### [Task to carry out]
In the listing below, locate the lines that hold "factor" and copy them.

BEGIN

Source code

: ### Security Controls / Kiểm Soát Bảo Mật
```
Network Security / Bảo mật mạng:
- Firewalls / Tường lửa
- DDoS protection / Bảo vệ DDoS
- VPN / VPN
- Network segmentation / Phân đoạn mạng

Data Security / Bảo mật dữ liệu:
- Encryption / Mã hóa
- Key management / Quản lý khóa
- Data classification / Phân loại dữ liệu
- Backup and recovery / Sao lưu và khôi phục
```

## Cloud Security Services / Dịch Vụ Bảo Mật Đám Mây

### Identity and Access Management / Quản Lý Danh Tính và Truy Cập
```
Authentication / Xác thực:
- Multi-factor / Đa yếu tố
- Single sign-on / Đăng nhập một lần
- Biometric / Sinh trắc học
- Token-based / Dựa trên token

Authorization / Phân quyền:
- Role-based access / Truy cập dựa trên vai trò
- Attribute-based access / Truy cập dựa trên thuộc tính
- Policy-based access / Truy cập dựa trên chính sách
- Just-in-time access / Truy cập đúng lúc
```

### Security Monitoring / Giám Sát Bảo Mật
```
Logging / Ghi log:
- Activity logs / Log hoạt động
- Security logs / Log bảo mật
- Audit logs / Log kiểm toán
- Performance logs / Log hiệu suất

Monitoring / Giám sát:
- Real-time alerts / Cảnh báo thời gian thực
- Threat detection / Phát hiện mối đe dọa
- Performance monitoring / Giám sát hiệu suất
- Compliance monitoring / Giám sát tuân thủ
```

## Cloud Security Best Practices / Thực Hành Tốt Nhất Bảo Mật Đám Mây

END
BEGIN

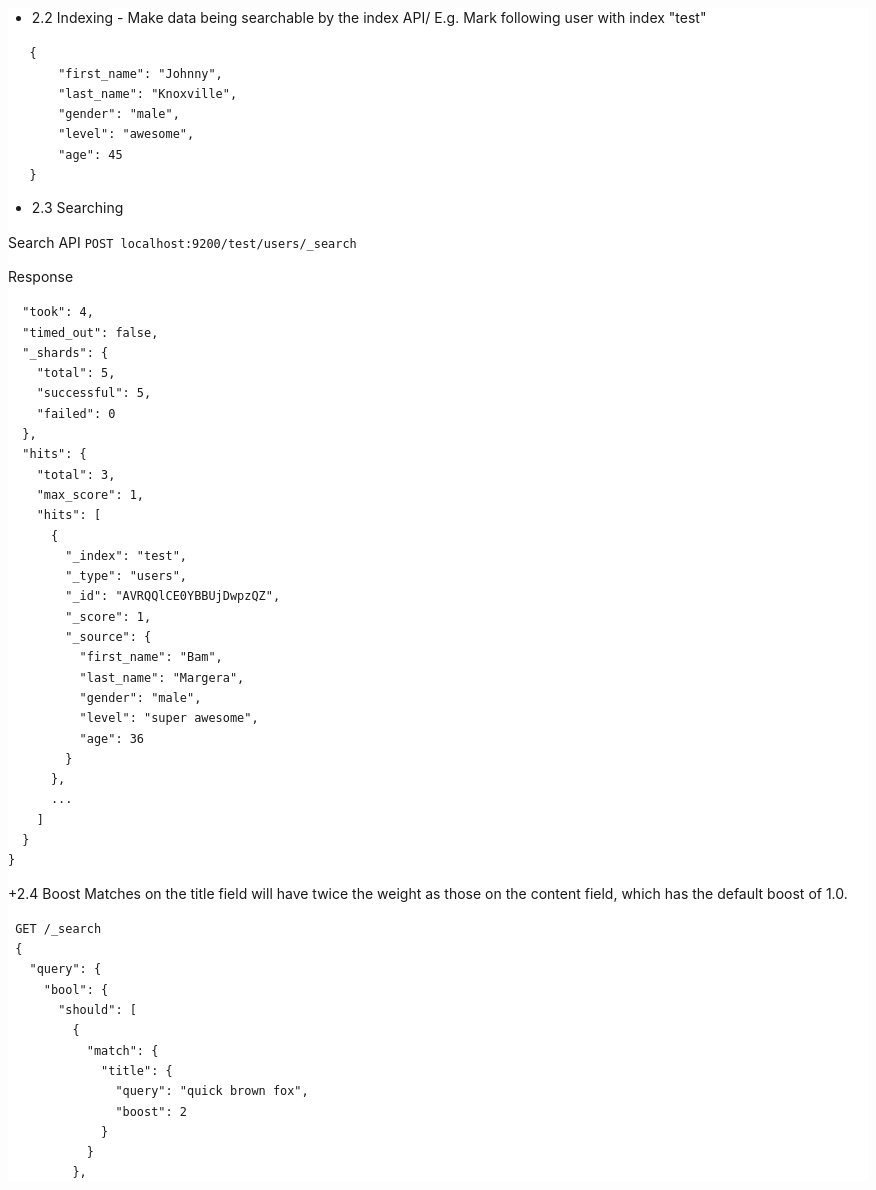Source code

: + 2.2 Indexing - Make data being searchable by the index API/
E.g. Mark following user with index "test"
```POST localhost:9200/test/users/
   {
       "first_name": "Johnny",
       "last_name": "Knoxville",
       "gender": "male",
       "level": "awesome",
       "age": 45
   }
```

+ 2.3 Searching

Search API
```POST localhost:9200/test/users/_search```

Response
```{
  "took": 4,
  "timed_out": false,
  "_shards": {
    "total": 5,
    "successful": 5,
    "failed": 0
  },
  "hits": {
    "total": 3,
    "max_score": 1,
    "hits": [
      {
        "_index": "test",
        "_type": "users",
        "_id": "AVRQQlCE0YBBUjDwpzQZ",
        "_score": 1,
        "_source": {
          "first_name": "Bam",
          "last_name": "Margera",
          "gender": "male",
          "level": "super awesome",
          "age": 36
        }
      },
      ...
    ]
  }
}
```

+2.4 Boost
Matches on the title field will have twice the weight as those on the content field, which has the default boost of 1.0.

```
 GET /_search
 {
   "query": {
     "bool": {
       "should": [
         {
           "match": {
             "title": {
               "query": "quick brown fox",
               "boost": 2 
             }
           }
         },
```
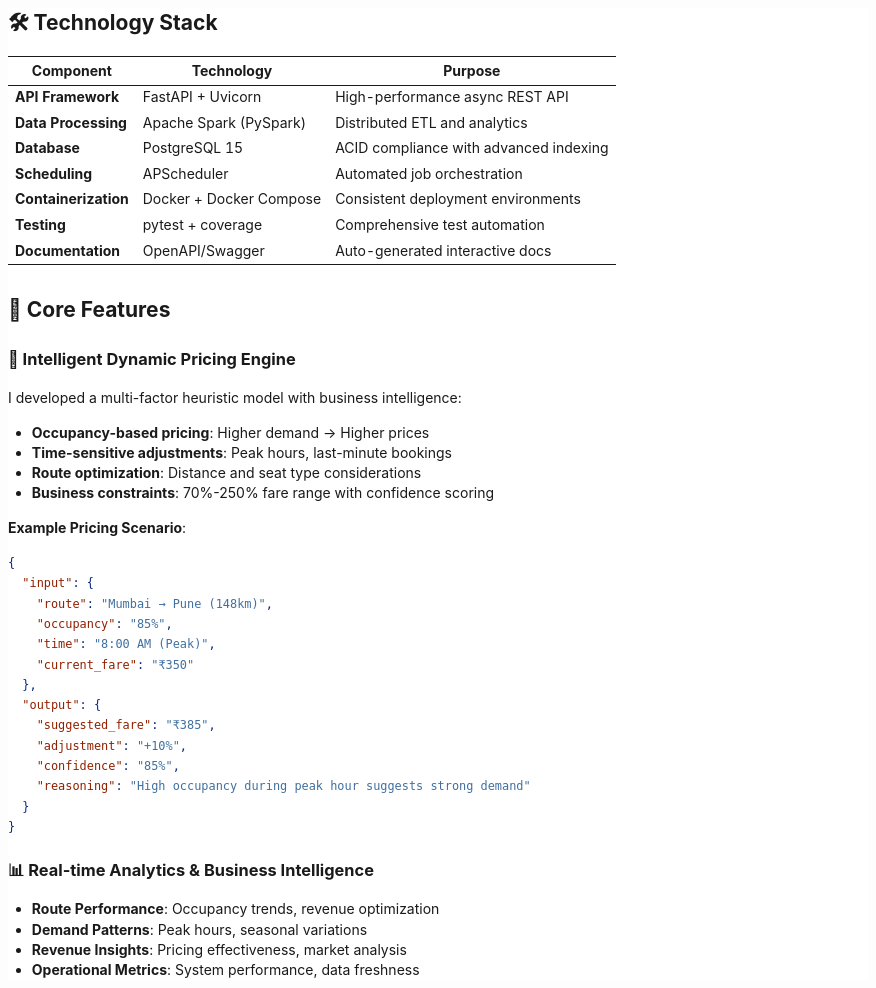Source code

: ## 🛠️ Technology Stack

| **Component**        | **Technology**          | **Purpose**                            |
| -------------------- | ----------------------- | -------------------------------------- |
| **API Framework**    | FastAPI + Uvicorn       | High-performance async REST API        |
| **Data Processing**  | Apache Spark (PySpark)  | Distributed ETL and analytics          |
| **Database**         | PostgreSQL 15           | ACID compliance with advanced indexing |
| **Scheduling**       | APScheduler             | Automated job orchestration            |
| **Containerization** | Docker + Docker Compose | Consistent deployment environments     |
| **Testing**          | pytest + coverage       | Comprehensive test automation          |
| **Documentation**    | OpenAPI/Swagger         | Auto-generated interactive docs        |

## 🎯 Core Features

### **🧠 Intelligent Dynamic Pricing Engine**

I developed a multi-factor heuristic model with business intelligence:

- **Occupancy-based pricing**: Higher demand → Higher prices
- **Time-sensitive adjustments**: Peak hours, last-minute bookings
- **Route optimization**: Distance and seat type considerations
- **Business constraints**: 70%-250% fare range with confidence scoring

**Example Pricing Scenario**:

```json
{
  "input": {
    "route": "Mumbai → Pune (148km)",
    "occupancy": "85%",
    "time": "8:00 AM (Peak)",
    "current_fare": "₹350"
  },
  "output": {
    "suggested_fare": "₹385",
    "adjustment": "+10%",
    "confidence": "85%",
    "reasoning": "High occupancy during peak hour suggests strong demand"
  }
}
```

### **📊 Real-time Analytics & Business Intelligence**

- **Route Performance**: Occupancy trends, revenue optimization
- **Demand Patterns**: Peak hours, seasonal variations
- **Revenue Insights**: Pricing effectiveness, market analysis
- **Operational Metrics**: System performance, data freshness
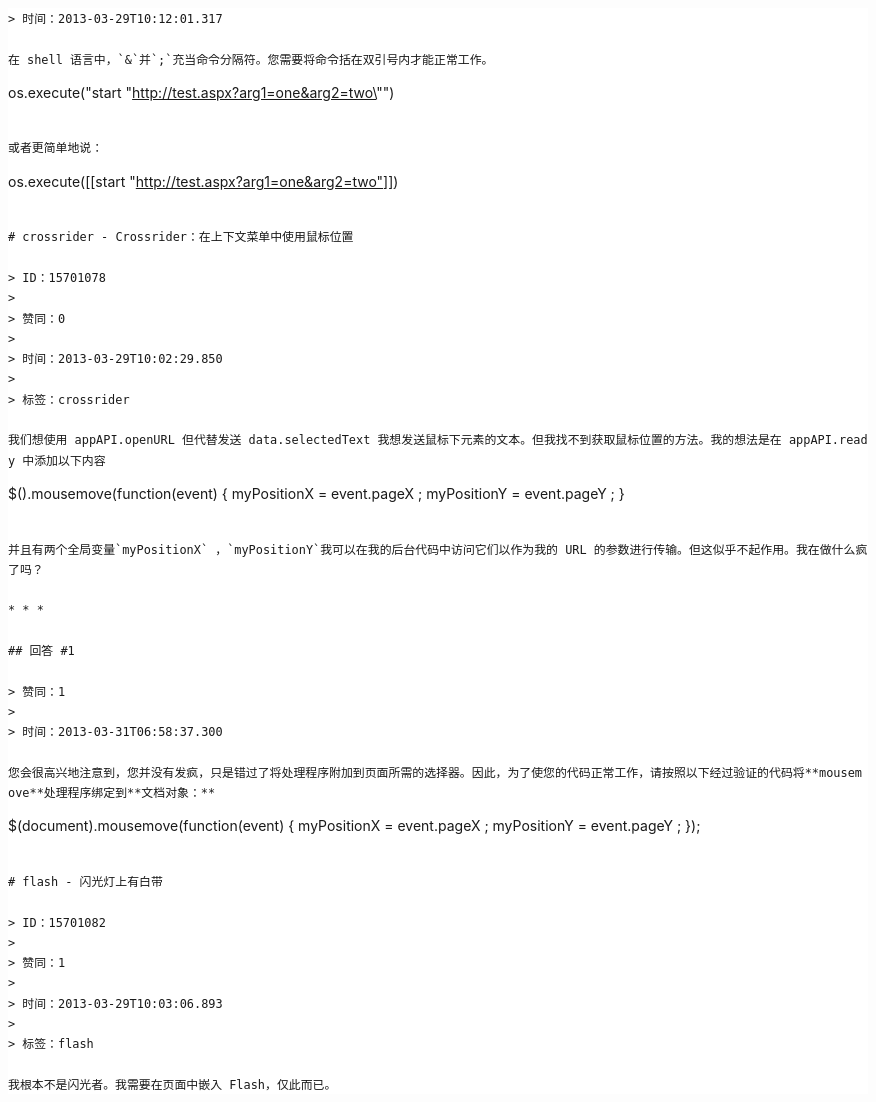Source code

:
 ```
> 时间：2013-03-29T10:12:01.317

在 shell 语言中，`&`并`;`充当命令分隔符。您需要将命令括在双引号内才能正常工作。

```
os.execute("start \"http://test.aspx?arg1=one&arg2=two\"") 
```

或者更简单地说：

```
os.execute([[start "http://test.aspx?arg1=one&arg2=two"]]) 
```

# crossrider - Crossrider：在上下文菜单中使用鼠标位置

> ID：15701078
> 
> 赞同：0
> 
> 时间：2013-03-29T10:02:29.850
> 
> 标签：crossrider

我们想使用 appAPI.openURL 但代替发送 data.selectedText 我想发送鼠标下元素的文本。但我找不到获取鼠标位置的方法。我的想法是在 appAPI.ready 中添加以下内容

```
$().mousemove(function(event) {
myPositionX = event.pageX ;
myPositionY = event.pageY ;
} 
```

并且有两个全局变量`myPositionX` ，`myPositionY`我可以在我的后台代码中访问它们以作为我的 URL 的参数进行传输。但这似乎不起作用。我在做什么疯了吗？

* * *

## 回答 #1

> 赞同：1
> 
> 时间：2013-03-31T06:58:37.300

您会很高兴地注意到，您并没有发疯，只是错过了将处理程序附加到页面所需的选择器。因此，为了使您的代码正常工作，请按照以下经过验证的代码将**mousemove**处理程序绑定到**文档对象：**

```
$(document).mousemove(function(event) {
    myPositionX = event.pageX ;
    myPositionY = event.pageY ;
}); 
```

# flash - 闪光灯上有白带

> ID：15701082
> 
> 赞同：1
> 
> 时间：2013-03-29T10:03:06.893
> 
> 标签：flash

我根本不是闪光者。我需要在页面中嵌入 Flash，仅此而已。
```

END

### [Solution for this problem]
- Multi-factor / Đa yếu tố
I developed a multi-factor heuristic model with business intelligence:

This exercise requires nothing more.